• [RECORDS SHOWN]:
* * *

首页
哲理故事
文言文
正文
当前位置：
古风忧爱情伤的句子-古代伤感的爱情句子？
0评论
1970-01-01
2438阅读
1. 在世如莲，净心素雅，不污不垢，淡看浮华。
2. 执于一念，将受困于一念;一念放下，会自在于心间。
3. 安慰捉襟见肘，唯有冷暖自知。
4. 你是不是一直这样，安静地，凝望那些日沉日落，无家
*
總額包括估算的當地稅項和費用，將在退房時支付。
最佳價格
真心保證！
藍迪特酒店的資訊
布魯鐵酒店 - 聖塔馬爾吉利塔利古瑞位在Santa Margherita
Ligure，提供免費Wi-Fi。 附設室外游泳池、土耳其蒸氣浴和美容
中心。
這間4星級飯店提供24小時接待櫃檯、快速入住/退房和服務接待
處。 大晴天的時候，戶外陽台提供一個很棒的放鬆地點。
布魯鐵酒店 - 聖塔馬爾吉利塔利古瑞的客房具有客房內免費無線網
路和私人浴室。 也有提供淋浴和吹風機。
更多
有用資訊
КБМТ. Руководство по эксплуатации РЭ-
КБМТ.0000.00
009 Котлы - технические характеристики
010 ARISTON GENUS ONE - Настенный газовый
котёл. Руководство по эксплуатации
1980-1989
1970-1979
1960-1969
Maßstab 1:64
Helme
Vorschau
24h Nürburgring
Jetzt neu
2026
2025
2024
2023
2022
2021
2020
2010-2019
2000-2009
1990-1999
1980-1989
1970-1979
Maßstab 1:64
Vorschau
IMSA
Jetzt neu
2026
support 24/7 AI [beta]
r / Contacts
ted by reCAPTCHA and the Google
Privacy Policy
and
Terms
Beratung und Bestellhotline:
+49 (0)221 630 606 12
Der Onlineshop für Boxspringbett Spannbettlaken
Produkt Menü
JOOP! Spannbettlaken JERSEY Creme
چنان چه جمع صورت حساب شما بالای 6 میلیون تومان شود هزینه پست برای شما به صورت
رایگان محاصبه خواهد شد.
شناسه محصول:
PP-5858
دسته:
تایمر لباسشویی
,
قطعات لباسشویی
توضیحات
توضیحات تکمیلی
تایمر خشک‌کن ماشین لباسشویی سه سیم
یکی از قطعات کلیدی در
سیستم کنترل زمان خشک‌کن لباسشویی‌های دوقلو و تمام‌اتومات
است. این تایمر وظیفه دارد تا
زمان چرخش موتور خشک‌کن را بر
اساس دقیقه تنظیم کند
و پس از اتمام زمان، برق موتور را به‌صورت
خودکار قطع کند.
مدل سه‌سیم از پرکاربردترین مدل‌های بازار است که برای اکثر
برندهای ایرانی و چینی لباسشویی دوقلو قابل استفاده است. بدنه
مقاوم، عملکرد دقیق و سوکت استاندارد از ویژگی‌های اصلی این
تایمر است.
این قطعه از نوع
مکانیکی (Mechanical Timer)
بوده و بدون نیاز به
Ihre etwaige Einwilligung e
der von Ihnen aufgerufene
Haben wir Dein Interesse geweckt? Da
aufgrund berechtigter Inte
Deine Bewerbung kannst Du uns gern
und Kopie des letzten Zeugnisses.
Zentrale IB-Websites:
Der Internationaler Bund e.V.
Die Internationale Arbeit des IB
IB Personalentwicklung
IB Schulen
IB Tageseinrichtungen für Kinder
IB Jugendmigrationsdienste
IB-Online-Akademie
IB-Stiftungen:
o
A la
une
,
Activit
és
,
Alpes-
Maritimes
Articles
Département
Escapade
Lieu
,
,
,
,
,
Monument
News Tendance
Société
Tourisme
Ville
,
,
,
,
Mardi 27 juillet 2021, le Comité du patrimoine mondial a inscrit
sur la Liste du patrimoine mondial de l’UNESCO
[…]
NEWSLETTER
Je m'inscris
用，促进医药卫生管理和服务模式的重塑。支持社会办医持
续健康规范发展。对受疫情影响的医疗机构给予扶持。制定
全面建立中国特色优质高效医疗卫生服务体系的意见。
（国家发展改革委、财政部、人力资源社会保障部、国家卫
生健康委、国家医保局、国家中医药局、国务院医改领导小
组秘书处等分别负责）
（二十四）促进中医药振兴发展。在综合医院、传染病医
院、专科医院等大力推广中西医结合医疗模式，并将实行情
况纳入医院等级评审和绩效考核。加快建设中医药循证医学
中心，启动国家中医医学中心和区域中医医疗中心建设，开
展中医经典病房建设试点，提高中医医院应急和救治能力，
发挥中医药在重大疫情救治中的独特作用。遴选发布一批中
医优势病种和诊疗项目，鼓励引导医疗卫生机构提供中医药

* * *

• [TASK GOAL]: The records above are to be repeated exactly, in their entirety.

• [RESPONSE]:
首页
哲理故事
文言文
正文
当前位置：
古风忧爱情伤的句子-古代伤感的爱情句子？
0评论
1970-01-01
2438阅读
1. 在世如莲，净心素雅，不污不垢，淡看浮华。
2. 执于一念，将受困于一念;一念放下，会自在于心间。
3. 安慰捉襟见肘，唯有冷暖自知。
4. 你是不是一直这样，安静地，凝望那些日沉日落，无家
*
總額包括估算的當地稅項和費用，將在退房時支付。
最佳價格
真心保證！
藍迪特酒店的資訊
布魯鐵酒店 - 聖塔馬爾吉利塔利古瑞位在Santa Margherita
Ligure，提供免費Wi-Fi。 附設室外游泳池、土耳其蒸氣浴和美容
中心。
這間4星級飯店提供24小時接待櫃檯、快速入住/退房和服務接待
處。 大晴天的時候，戶外陽台提供一個很棒的放鬆地點。
布魯鐵酒店 - 聖塔馬爾吉利塔利古瑞的客房具有客房內免費無線網
路和私人浴室。 也有提供淋浴和吹風機。
更多
有用資訊
КБМТ. Руководство по эксплуатации РЭ-
КБМТ.0000.00
009 Котлы - технические характеристики
010 ARISTON GENUS ONE - Настенный газовый
котёл. Руководство по эксплуатации
1980-1989
1970-1979
1960-1969
Maßstab 1:64
Helme
Vorschau
24h Nürburgring
Jetzt neu
2026
2025
2024
2023
2022
2021
2020
2010-2019
2000-2009
1990-1999
1980-1989
1970-1979
Maßstab 1:64
Vorschau
IMSA
Jetzt neu
2026
support 24/7 AI [beta]
r / Contacts
ted by reCAPTCHA and the Google
Privacy Policy
and
Terms
Beratung und Bestellhotline:
+49 (0)221 630 606 12
Der Onlineshop für Boxspringbett Spannbettlaken
Produkt Menü
JOOP! Spannbettlaken JERSEY Creme
چنان چه جمع صورت حساب شما بالای 6 میلیون تومان شود هزینه پست برای شما به صورت
رایگان محاصبه خواهد شد.
شناسه محصول:
PP-5858
دسته:
تایمر لباسشویی
,
قطعات لباسشویی
توضیحات
توضیحات تکمیلی
تایمر خشک‌کن ماشین لباسشویی سه سیم
یکی از قطعات کلیدی در
سیستم کنترل زمان خشک‌کن لباسشویی‌های دوقلو و تمام‌اتومات
است. این تایمر وظیفه دارد تا
زمان چرخش موتور خشک‌کن را بر
اساس دقیقه تنظیم کند
و پس از اتمام زمان، برق موتور را به‌صورت
خودکار قطع کند.
مدل سه‌سیم از پرکاربردترین مدل‌های بازار است که برای اکثر
برندهای ایرانی و چینی لباسشویی دوقلو قابل استفاده است. بدنه
مقاوم، عملکرد دقیق و سوکت استاندارد از ویژگی‌های اصلی این
تایمر است.
این قطعه از نوع
مکانیکی (Mechanical Timer)
بوده و بدون نیاز به
Ihre etwaige Einwilligung e
der von Ihnen aufgerufene
Haben wir Dein Interesse geweckt? Da
aufgrund berechtigter Inte
Deine Bewerbung kannst Du uns gern
und Kopie des letzten Zeugnisses.
Zentrale IB-Websites:
Der Internationaler Bund e.V.
Die Internationale Arbeit des IB
IB Personalentwicklung
IB Schulen
IB Tageseinrichtungen für Kinder
IB Jugendmigrationsdienste
IB-Online-Akademie
IB-Stiftungen:
o
A la
une
,
Activit
és
,
Alpes-
Maritimes
Articles
Département
Escapade
Lieu
,
,
,
,
,
Monument
News Tendance
Société
Tourisme
Ville
,
,
,
,
Mardi 27 juillet 2021, le Comité du patrimoine mondial a inscrit
sur la Liste du patrimoine mondial de l’UNESCO
[…]
NEWSLETTER
Je m'inscris
用，促进医药卫生管理和服务模式的重塑。支持社会办医持
续健康规范发展。对受疫情影响的医疗机构给予扶持。制定
全面建立中国特色优质高效医疗卫生服务体系的意见。
（国家发展改革委、财政部、人力资源社会保障部、国家卫
生健康委、国家医保局、国家中医药局、国务院医改领导小
组秘书处等分别负责）
（二十四）促进中医药振兴发展。在综合医院、传染病医
院、专科医院等大力推广中西医结合医疗模式，并将实行情
况纳入医院等级评审和绩效考核。加快建设中医药循证医学
中心，启动国家中医医学中心和区域中医医疗中心建设，开
展中医经典病房建设试点，提高中医医院应急和救治能力，
发挥中医药在重大疫情救治中的独特作用。遴选发布一批中
医优势病种和诊疗项目，鼓励引导医疗卫生机构提供中医药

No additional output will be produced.